Comparison of segmentation performance of cnns, vision transformers, and hybrid networks for paranasal sinuses with sinusitis on CT images.
Authors
Affiliations (7)
Affiliations (7)
- Interdisciplinary Program in Bioengineering, Graduate School of Engineering, Seoul National University, Seoul, Korea.
- Department of Applied Bioengineering, Graduate School of Convergence Science and Technology, Seoul National University, Seoul, Korea.
- Department of Biomedical Engineering, College of IT Convergence, Gachon University, Seongnam, Korea.
- Department of Otolaryngology-Head and Neck Surgery, Gachon University Gil Hospital, Incheon, 21565, Korea. [email protected].
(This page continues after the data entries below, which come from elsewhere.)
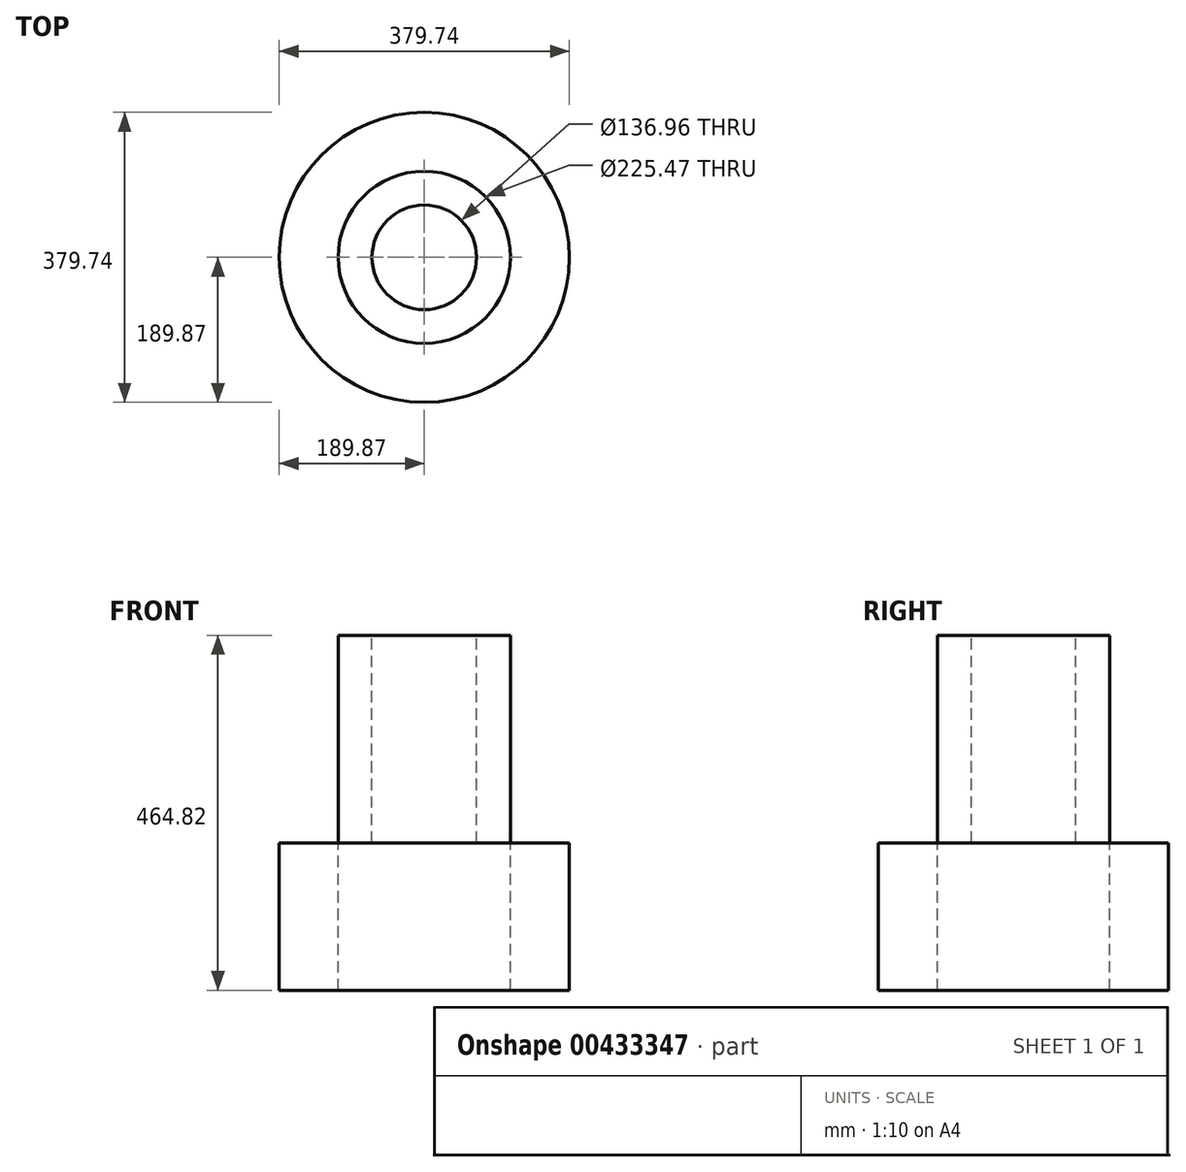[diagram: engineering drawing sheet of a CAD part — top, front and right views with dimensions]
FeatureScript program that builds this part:
annotation { "Feature Type Name" : "Feature", "Feature Type Description" : "" }
export const myFeature = defineFeature(function(context is Context, id is Id, definition is map)
    precondition{}
    {
        {
            var Q0;
            Q0=qCreatedBy(makeId("Top.planeOp"),FACE);
            var sketch = newSketch(context, id + "F0", { "sketchPlane" : qUnion([Q0])});
            skCircle(sketch, "E0", {"center": v(0, 0) * mm, "radius": 189.87 * mm});
            skSolve(sketch);
        }
        {
            var Q0;
            Q0=makeQuery(id+"F0.imprint","IMPRINT",FACE,{"disambiguationData":[TD([[makeQuery(id+"F0.imprint","IMPRINT",EDGE,{"derivedFrom":sQuery(id+"F0.wireOp",EDGE,"E0")}),1.0]])]});
            extrude(context, id + "F1", {"entities" : qUnion([Q0]), "oppositeDirection" : true, "depth" : 218.44 * mm});
        }
        {
            var Q0;
            Q0=makeQuery(id+"F1.opExtrude","CAP_FACE",FACE,{"disambiguationData":[OSD([sQuery(id+"F0.wireOp",EDGE,"E0")])],"isStart":true});
            var sketch = newSketch(context, id + "F2", { "sketchPlane" : qUnion([Q0])});
            skCircle(sketch, "E1", {"center": v(0, 0) * mm, "radius": 112.73 * mm});
            skSolve(sketch);
        }
        {
            var Q0;
            Q0=makeQuery(id+"F2.imprint","IMPRINT",FACE,{"disambiguationData":[TD([[makeQuery(id+"F2.imprint","IMPRINT",EDGE,{"derivedFrom":sQuery(id+"F2.wireOp",EDGE,"E1")}),1.0]])]});
            extrude(context, id + "F3", {"entities" : qUnion([Q0]), "operationType" : NewBodyOperationType.ADD, "depth" : 271.78 * mm});
        }
        {
            var Q0;
            Q0=makeQuery(id+"F3.opExtrude","CAP_FACE",FACE,{"disambiguationData":[OSD([sQuery(id+"F2.wireOp",EDGE,"E1")])],"isStart":false});
            var sketch = newSketch(context, id + "F4", { "sketchPlane" : qUnion([Q0])});
            skCircle(sketch, "E2", {"center": v(0, 0) * mm, "radius": 68.48 * mm});
            skSolve(sketch);
        }
        {
            var Q0;
            Q0=makeQuery(id+"F4.imprint","IMPRINT",FACE,{"disambiguationData":[TD([[makeQuery(id+"F4.imprint","IMPRINT",EDGE,{"derivedFrom":sQuery(id+"F4.wireOp",EDGE,"E2")}),1.0]])]});
            extrude(context, id + "F5", {"entities" : qUnion([Q0]), "operationType" : NewBodyOperationType.ADD, "depth" : 322.58 * mm});
        }
        {
            var Q0;
            Q0 = qSketchRegion(id + "F4", true);
            var Q1;
            Q1 = qSketchRegion(id + "F2", true);
            extrude(context, id + "F6", {"entities" : qUnion([Q0, Q1]), "operationType" : NewBodyOperationType.REMOVE, "oppositeDirection" : true, "depth" : 360.68 * mm});
        }
        {
            var Q0;
            Q0=makeQuery(id+"F5.opExtrude","CAP_FACE",FACE,{"disambiguationData":[OSD([sQuery(id+"F4.wireOp",EDGE,"E2")])],"isStart":false});
            extrude(context, id + "F7", {"entities" : qUnion([Q0]), "operationType" : NewBodyOperationType.REMOVE, "oppositeDirection" : true, "depth" : 1069.34 * mm});
        }
        {
            var Q0;
            Q0=makeQuery(id+"F1.opExtrude","CAP_FACE",FACE,{"disambiguationData":[OSD([sQuery(id+"F0.wireOp",EDGE,"E0")])],"isStart":false});
            extrude(context, id + "F8", {"entities" : qUnion([Q0]), "operationType" : NewBodyOperationType.REMOVE, "oppositeDirection" : true, "depth" : 25.4 * mm});
        }
    });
- Interdisciplinary Program in Bioengineering, Graduate School of Engineering, Seoul National University, Seoul, Korea. [email protected].
- Department of Applied Bioengineering, Graduate School of Convergence Science and Technology, Seoul National University, Seoul, Korea. [email protected].
- Department of Oral and Maxillofacial Radiology and Dental Research Institute, School of Dentistry, Seoul National University, Seoul, 03080, Korea. [email protected].
Abstract
Accurate segmentation of the paranasal sinuses, including the frontal sinus (FS), ethmoid sinus (ES), sphenoid sinus (SS), and maxillary sinus (MS), plays an important role in supporting image-guided surgery (IGS) for sinusitis, facilitating safer intraoperative navigation by identifying anatomical variations and delineating surgical landmarks on CT imaging. To the best of our knowledge, no comparative studies of convolutional neural networks (CNNs), vision transformers (ViTs), and hybrid networks for segmenting each paranasal sinus in patients with sinusitis have been conducted. Therefore, the objective of this study was to compare the segmentation performance of CNNs, ViTs, and hybrid networks for individual paranasal sinuses with varying degrees of anatomical complexity and morphological and textural variations caused by sinusitis on CT images. The performance of CNNs, ViTs, and hybrid networks was compared using Jaccard Index (JI), Dice similarity coefficient (DSC), precision (PR), recall (RC), and 95% Hausdorff Distance (HD95) for segmentation accuracy metrics and the number of parameters (Params) and inference time (IT) for computational efficiency. The Swin UNETR hybrid network outperformed the other networks, achieving the highest segmentation scores, with a JI of 0.719, a DSC of 0.830, a PR of 0.935, and a RC of 0.758, and the lowest HD95 value of 10.529 with the smallest number of the model architectural parameter, with 15.705 M Params. Also, CoTr, another hybrid network, demonstrated superior segmentation performance compared to CNNs and ViTs, and achieved the fastest inference time with 0.149 IT. Compared with CNNs and ViTs, hybrid networks significantly reduced false positives and enabled more precise boundary delineation, effectively capturing anatomical relationships among the sinuses and surrounding structures. This resulted in the lowest segmentation errors near critical surgical landmarks. In conclusion, hybrid networks may provide a more balanced trade-off between segmentation accuracy and computational efficiency, with potential applicability in clinical decision support systems for sinusitis.